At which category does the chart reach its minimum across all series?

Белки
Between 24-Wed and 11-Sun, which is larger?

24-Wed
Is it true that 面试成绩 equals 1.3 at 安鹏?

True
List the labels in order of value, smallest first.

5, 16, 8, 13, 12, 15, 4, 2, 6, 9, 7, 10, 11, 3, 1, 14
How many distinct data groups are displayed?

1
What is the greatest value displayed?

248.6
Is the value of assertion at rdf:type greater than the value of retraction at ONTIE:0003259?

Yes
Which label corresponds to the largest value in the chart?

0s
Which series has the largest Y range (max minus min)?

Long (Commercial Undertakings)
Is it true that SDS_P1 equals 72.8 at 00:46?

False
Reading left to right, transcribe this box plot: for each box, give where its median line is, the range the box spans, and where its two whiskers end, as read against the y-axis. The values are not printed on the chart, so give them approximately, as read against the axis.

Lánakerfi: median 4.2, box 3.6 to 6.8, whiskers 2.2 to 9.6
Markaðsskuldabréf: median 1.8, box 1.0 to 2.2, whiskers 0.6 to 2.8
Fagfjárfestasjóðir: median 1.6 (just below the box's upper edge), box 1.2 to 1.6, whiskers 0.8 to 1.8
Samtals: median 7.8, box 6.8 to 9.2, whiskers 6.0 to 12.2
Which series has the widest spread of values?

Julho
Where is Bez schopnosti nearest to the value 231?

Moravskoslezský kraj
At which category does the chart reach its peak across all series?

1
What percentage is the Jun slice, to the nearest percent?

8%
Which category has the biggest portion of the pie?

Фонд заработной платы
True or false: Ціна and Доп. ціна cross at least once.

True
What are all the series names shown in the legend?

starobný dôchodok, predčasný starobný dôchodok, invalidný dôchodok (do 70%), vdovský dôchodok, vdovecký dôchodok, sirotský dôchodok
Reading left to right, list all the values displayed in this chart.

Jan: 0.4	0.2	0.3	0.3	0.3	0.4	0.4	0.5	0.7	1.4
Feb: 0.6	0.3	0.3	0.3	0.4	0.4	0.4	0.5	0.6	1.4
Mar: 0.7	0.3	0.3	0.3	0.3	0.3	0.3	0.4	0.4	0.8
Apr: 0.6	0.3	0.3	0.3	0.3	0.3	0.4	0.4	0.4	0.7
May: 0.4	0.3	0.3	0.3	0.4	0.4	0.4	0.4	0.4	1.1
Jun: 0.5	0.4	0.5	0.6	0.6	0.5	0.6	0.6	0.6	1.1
========================
- **Task brief**
Rewrite everything from the line containing "Фонд заработной платы" down to the end of the rows, changing "legend" to "key" and leaving all else as it is.

- **Response area**
Фонд заработной платы
True or false: Ціна and Доп. ціна cross at least once.

True
What are all the series names shown in the key?

starobný dôchodok, predčasný starobný dôchodok, invalidný dôchodok (do 70%), vdovský dôchodok, vdovecký dôchodok, sirotský dôchodok
Reading left to right, list all the values displayed in this chart.

Jan: 0.4	0.2	0.3	0.3	0.3	0.4	0.4	0.5	0.7	1.4
Feb: 0.6	0.3	0.3	0.3	0.4	0.4	0.4	0.5	0.6	1.4
Mar: 0.7	0.3	0.3	0.3	0.3	0.3	0.3	0.4	0.4	0.8
Apr: 0.6	0.3	0.3	0.3	0.3	0.3	0.4	0.4	0.4	0.7
May: 0.4	0.3	0.3	0.3	0.4	0.4	0.4	0.4	0.4	1.1
Jun: 0.5	0.4	0.5	0.6	0.6	0.5	0.6	0.6	0.6	1.1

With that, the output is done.